What you are asked to do.
Below are the entries. Transcribe exactly the lines from the one with "combine into one Reel. Facebook automatically" through the one with "timeline to cut out unwanted sections at the", ends included, and leave out all others.

------------------------------------------------

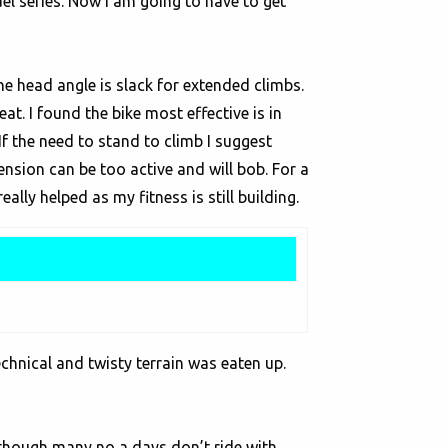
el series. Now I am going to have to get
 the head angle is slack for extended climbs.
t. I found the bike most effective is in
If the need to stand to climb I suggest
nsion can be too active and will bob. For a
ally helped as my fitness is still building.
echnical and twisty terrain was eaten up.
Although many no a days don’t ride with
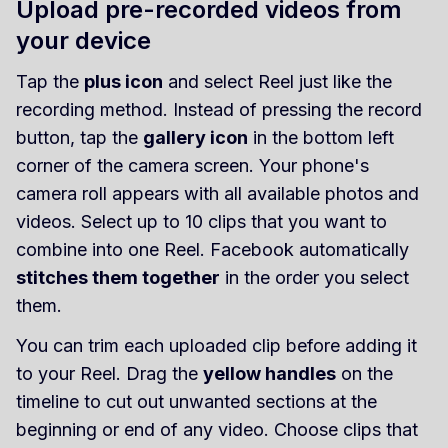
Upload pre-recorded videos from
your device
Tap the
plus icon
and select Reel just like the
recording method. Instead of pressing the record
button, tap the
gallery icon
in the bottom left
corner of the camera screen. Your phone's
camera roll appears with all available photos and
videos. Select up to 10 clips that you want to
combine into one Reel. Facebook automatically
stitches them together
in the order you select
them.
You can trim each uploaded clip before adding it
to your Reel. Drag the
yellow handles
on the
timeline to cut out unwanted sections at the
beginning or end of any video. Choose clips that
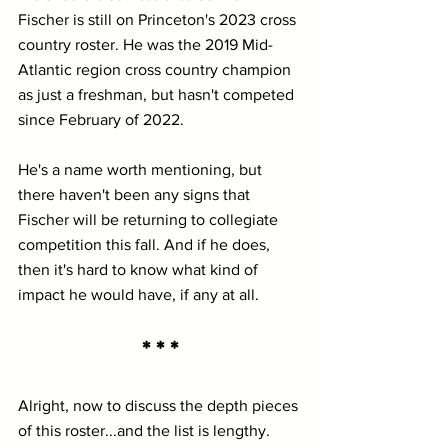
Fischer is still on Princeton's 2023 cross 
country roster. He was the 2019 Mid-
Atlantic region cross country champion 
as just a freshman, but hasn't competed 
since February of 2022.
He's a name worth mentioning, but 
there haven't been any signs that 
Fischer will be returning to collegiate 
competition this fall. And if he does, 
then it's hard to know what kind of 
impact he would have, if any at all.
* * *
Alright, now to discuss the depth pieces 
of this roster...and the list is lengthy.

------------------------------------------------

Answer to this task.
combine into one Reel. Facebook automatically
stitches them together
in the order you select
them.
You can trim each uploaded clip before adding it
to your Reel. Drag the
yellow handles
on the
timeline to cut out unwanted sections at the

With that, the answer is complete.